Jeremy Hunt eyes flagship Labour policy to raise billions for tax cuts


Jeremy Hunt is looking at scrapping the non-dom status to fund pre-election tax cuts in next week’s Budget.

The Chancellor is considering the move as one of a range of measures to bring in as much as £3.6 billion.

Mr Hunt would be poaching one of Labour’s key economic policies which its spending plans rely on.

It would also neutralise an attack line by Sir Keir Starmer’s party on Rishi Sunak, whose wife Akshata Murty previously benefited from the arrangement.

However it would fuel the debate about whether axing the regime would hinder the economy by pushing wealthy foreigners elsewhere.

Under the rules, non-domiciled people who have their permanent home elsewhere do not have to pay UK tax on overseas income.

It comes as recent figures from the Office for Budget Responsibility revised down the scope for tax cuts.

But the Chancellor is determined to slash taxes in the Budget on March 6 with a reduction in National Insurance understood to be a likely option.

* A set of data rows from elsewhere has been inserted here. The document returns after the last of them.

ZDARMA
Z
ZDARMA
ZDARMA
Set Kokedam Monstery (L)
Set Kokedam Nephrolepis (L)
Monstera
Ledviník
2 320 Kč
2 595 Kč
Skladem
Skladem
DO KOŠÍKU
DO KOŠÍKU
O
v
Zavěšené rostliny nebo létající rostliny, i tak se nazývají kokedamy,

Former Conservative chancellor George Osborne said this week if he were in the Treasury he would look at whether to “steal Labour’s clothes” by changing the non-dom regime.

He told his Political Currency podcast: “If I was the chancellor I would definitely be looking to do something on the non-dom regime that hopefully didn’t kill the golden goose that lays the golden egg of having international visitors to Britain that invest in this country, but nevertheless takes money off the table and puts the ball back into Labour’s court.”

But Mr Hunt has previously spoken out against the move in November 2022.

He told BBC Radio Four: “These are foreigners who could live easily in Ireland, France, Portugal, Spain. They all have these schemes. All things being equal, I would rather they stayed here and spent their money here.”

According to HMRC, there were 68,000 non-doms in the tax year ending 2022.